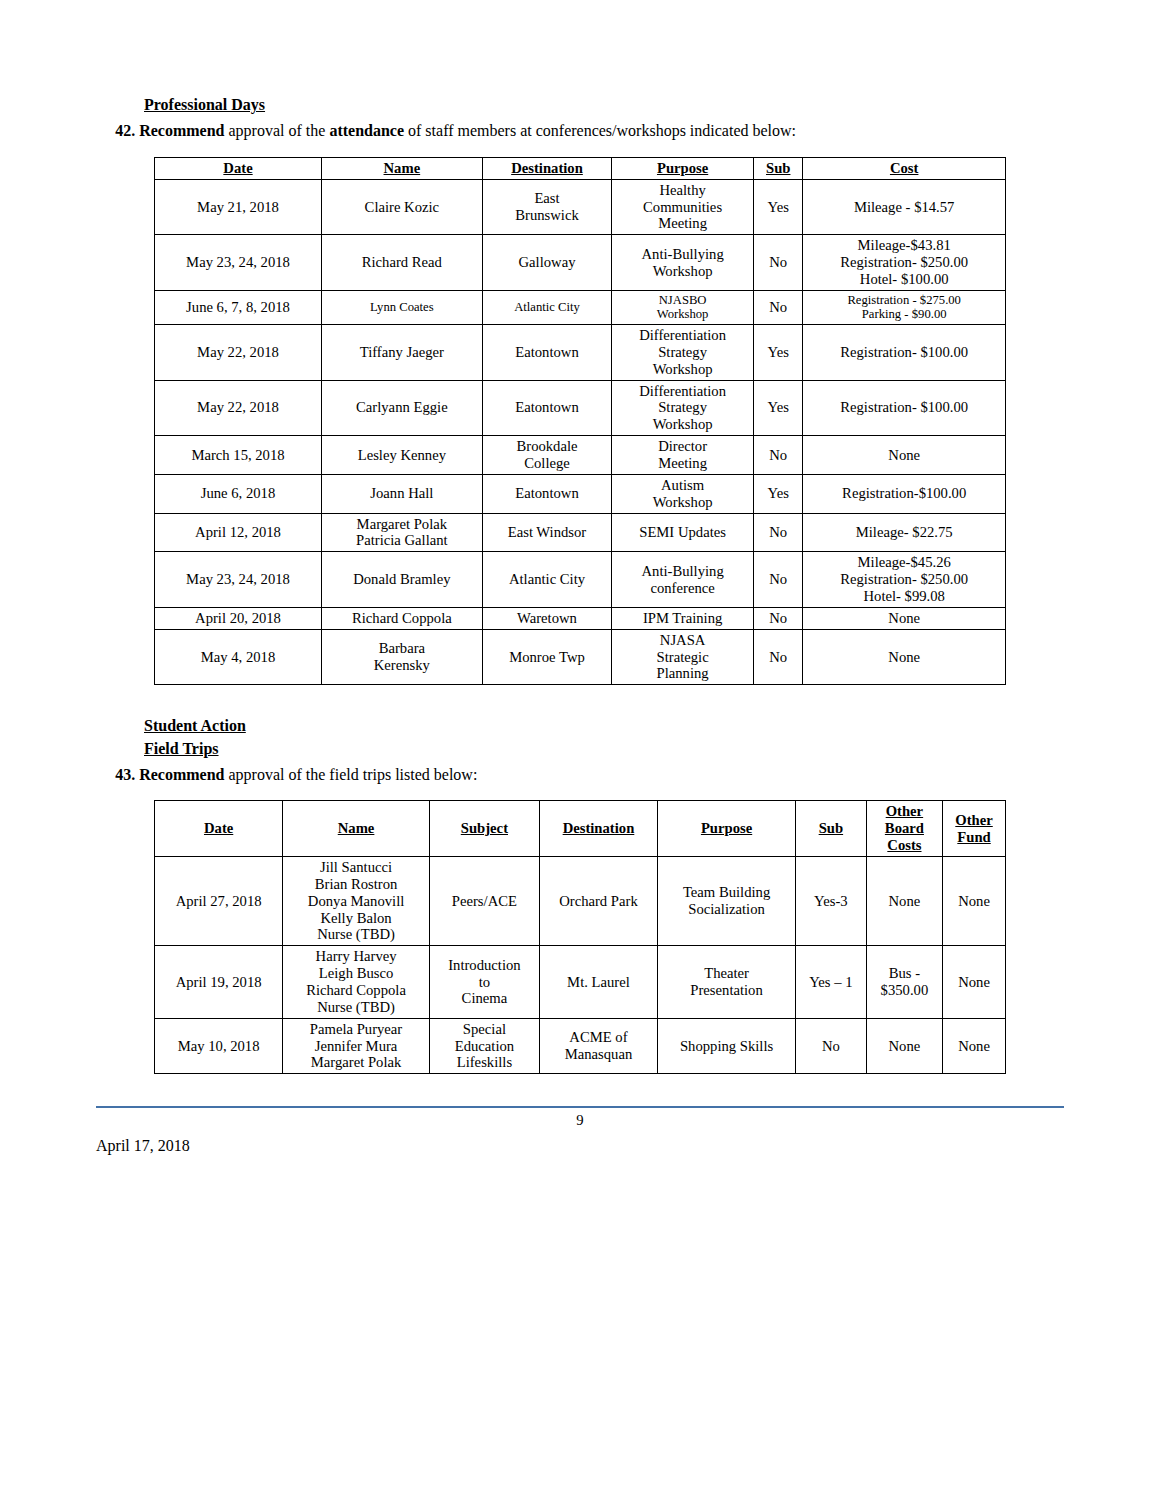Professional Days
42. Recommend approval of the attendance of staff members at conferences/workshops indicated below:
| Date | Name | Destination | Purpose | Sub | Cost |
| --- | --- | --- | --- | --- | --- |
| May 21, 2018 | Claire Kozic | East Brunswick | Healthy Communities Meeting | Yes | Mileage - $14.57 |
| May 23, 24, 2018 | Richard Read | Galloway | Anti-Bullying Workshop | No | Mileage-$43.81 Registration- $250.00 Hotel- $100.00 |
| June 6, 7, 8, 2018 | Lynn Coates | Atlantic City | NJASBO Workshop | No | Registration - $275.00 Parking - $90.00 |
| May 22, 2018 | Tiffany Jaeger | Eatontown | Differentiation Strategy Workshop | Yes | Registration- $100.00 |
| May 22, 2018 | Carlyann Eggie | Eatontown | Differentiation Strategy Workshop | Yes | Registration- $100.00 |
| March 15, 2018 | Lesley Kenney | Brookdale College | Director Meeting | No | None |
| June 6, 2018 | Joann Hall | Eatontown | Autism Workshop | Yes | Registration-$100.00 |
| April 12, 2018 | Margaret Polak Patricia Gallant | East Windsor | SEMI Updates | No | Mileage- $22.75 |
| May 23, 24, 2018 | Donald Bramley | Atlantic City | Anti-Bullying conference | No | Mileage-$45.26 Registration- $250.00 Hotel- $99.08 |
| April 20, 2018 | Richard Coppola | Waretown | IPM Training | No | None |
| May 4, 2018 | Barbara Kerensky | Monroe Twp | NJASA Strategic Planning | No | None |
Student Action
Field Trips
43. Recommend approval of the field trips listed below:
| Date | Name | Subject | Destination | Purpose | Sub | Other Board Costs | Other Fund |
| --- | --- | --- | --- | --- | --- | --- | --- |
| April 27, 2018 | Jill Santucci Brian Rostron Donya Manovill Kelly Balon Nurse (TBD) | Peers/ACE | Orchard Park | Team Building Socialization | Yes-3 | None | None |
| April 19, 2018 | Harry Harvey Leigh Busco Richard Coppola Nurse (TBD) | Introduction to Cinema | Mt. Laurel | Theater Presentation | Yes – 1 | Bus - $350.00 | None |
| May 10, 2018 | Pamela Puryear Jennifer Mura Margaret Polak | Special Education Lifeskills | ACME of Manasquan | Shopping Skills | No | None | None |
9
April 17, 2018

▬▬▬

▶ **Task item**:
The answer is every line of the data, exactly as written, with the pictures dropped.

▶ **Solution**:
Professional Days
42. Recommend approval of the attendance of staff members at conferences/workshops indicated below:
| Date | Name | Destination | Purpose | Sub | Cost |
| --- | --- | --- | --- | --- | --- |
| May 21, 2018 | Claire Kozic | East Brunswick | Healthy Communities Meeting | Yes | Mileage - $14.57 |
| May 23, 24, 2018 | Richard Read | Galloway | Anti-Bullying Workshop | No | Mileage-$43.81 Registration- $250.00 Hotel- $100.00 |
| June 6, 7, 8, 2018 | Lynn Coates | Atlantic City | NJASBO Workshop | No | Registration - $275.00 Parking - $90.00 |
| May 22, 2018 | Tiffany Jaeger | Eatontown | Differentiation Strategy Workshop | Yes | Registration- $100.00 |
| May 22, 2018 | Carlyann Eggie | Eatontown | Differentiation Strategy Workshop | Yes | Registration- $100.00 |
| March 15, 2018 | Lesley Kenney | Brookdale College | Director Meeting | No | None |
| June 6, 2018 | Joann Hall | Eatontown | Autism Workshop | Yes | Registration-$100.00 |
| April 12, 2018 | Margaret Polak Patricia Gallant | East Windsor | SEMI Updates | No | Mileage- $22.75 |
| May 23, 24, 2018 | Donald Bramley | Atlantic City | Anti-Bullying conference | No | Mileage-$45.26 Registration- $250.00 Hotel- $99.08 |
| April 20, 2018 | Richard Coppola | Waretown | IPM Training | No | None |
| May 4, 2018 | Barbara Kerensky | Monroe Twp | NJASA Strategic Planning | No | None |
Student Action
Field Trips
43. Recommend approval of the field trips listed below:
| Date | Name | Subject | Destination | Purpose | Sub | Other Board Costs | Other Fund |
| --- | --- | --- | --- | --- | --- | --- | --- |
| April 27, 2018 | Jill Santucci Brian Rostron Donya Manovill Kelly Balon Nurse (TBD) | Peers/ACE | Orchard Park | Team Building Socialization | Yes-3 | None | None |
| April 19, 2018 | Harry Harvey Leigh Busco Richard Coppola Nurse (TBD) | Introduction to Cinema | Mt. Laurel | Theater Presentation | Yes – 1 | Bus - $350.00 | None |
| May 10, 2018 | Pamela Puryear Jennifer Mura Margaret Polak | Special Education Lifeskills | ACME of Manasquan | Shopping Skills | No | None | None |
9
April 17, 2018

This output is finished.